Let me go back a little further though. Jordan did a couple of free trials through ATA in American Fork that a friend in my old ward invited him to. But with the class schedule and location it just was not going to work out to sign him up for classes and keep him there.
In August, Jordan started Kindergarten. I knew I was going to have some troubles with him.
Jordan has never had a problem being vocal about his opinion.
Which can be a good thing except...
Well...that was an understatement. By the time the first parent/teacher conference came around a few moms had complained about Jordan's bully like behavior.
I felt horrible.
I could relate.
And I was mortified.
I was mortified because I knew how those mom's felt when their poor little Kindergartner came home and said someone, not just someone, but a classmate was mean to them. Making their child scared, alone and defensive.
I knew this feeling because this happened to David. In fact it happened to David more than once (three grade levels in a row). I would get sad, hurt, angry and defensive for my child. And some times I wanted to just follow my kid all the way through his day at school to protect him.
So what would I do if I was on the other end of the story?

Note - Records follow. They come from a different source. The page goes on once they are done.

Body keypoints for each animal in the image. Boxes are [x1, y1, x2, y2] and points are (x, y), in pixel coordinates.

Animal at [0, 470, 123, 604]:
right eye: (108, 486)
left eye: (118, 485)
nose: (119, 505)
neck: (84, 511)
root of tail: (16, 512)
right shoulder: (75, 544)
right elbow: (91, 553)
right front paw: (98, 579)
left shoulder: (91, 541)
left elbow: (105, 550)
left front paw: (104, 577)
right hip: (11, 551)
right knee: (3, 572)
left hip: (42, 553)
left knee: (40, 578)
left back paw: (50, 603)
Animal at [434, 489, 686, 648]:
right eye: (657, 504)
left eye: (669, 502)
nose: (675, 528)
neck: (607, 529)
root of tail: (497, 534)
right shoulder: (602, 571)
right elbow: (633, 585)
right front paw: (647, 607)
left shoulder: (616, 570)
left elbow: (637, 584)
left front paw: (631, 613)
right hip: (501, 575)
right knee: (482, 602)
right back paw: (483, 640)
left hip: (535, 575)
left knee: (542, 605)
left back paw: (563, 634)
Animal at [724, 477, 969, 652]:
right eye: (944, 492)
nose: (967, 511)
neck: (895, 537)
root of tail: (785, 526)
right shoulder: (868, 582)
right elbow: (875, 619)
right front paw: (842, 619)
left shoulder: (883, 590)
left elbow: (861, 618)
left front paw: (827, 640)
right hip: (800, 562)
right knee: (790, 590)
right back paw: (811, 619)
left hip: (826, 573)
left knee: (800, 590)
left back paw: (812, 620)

We talked to Jordan, we tried positive reinforcement, we had David explain how he felt when he was pushed, shoved, punched in the face and got a fat lip at school. We even (although I don't like admitting this) tried a guilt trip and put Jordan in the position if he was bullied and kids called him names.
It didn't work...
I mean I wasn't expecting a miracle and I was expecting it to happen overnight...but it had to be sooner than later. And we need to figure out where this aggression with Jordan was stemming from.

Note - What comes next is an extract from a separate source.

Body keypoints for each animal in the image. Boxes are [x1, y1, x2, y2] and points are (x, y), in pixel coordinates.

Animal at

So...I talked to my friend at work. Her son became a black belt through this Grand Master she knew.
She took Jordan and I the first night. We walked in and watched the beginners work out for a little bit. Then Grand Master walked up to us and introduced himself. Then he sat down next to me and called Jordan over to him. He looked at Jordan eye level and in a very serious Drill Sergeant manner (no, not kidding) said the following:
I have 3 rules...
He held us his pointer finger signaling number 1.

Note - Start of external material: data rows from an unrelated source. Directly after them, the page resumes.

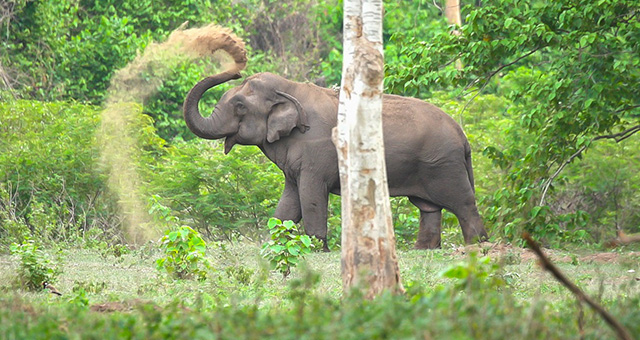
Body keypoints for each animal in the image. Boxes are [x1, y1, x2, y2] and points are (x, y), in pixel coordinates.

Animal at [182, 69, 488, 250]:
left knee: (463, 204)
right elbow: (289, 202)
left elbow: (311, 196)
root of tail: (463, 136)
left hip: (443, 164)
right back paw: (425, 250)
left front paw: (318, 249)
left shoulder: (316, 152)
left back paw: (477, 247)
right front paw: (274, 246)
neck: (291, 88)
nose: (236, 70)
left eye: (240, 106)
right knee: (429, 208)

"This is my Do Jo and I am the boss. And if I am not here, she is the boss (pointing at Whitney, the black belt that works with the little beginners). If you don't like that too bad. There's the door. At home, your mom and dad are the boss-not you."
Then he held up two fingers for the second rule.
"You are never to use what I am teaching here at school or outside of here. And I better never hear about you kicking, hitting or being mean to another classmate in school from your mom, your dad, your teacher or your principal. The minute I hear about any of it I will show up to your school and you, me, your teacher, your principal and your mom and dad are ALL going to have a nice chat."
Then he held up his three fingers for the last rule.
"If you break any of these rules you will write me a 1000 word essay on any subject of my choice. Do you understand?!"
I wanted to grab my kid and run. I was thinking "What the hell did I get my kid in to?!"
Jordan, with a straight face nodded yes as to agree. I wish I knew what he was thinking at that time...although I have a good idea.
But this is what he needed. He needed someone from the outside to tell him his behavior isn't OK. And he needed to know that what he was doing was wrong. And he needed to know that we were all (teachers, parents, leaders) are now on the same page. And he needed to get his negative energy out and learn how to use it appropriately. He needed to learn how to use his words in class appropriately. And I needed to know and learn that I wasn't a bad mom.
I knew Jordan was always going to be my baby child. And since he was just 20 months when we got him, my time with a toddler was limited...and I needed to allow my toddler to become a young little boy who now needed to learn honor, respect and manners.
So here we are less than two months later and he has gone from a white belt to a white/yellow stripe belt.
He had to learn and test on the first 8 forms of Chon Ji, a back kick (donkey kick), left hand knife hand blocks, fold blocks, high blocks, outside blocks, a side block/kick, grab kicks, grab/kick/chops.
Here are some pics of his test...some are fuzzy. Sorry about that. For some reason my iPhone was acting up.
Waiting for Grand Master and getting ready to salute the flags.
This shows a good portion of the sets he had to test on.
Finally...after Jordan stressed for two days wondering if he was going to be awarded to move up or not this happened on Tuesday...
Can you see the anticipation on this kids face? I mean I know it's blurry...but you CAN'T miss it!
He is just glowing with smiles...I love it! He felt SO accomplished!
We love Whitney. She has so awesome and VERY patient with Jordan. She knew our concerns and she has worked really well with him.
I do believe that Taekwondo, when taught correctly and perceived and learned appropriately, can be a very good lesson in self discipline and be a beautiful form.
Who knows if Jordan will want to stay with it. It's is time consuming and can get quite expensive. But for now...it works and we will stick with it as long as he keeps learning.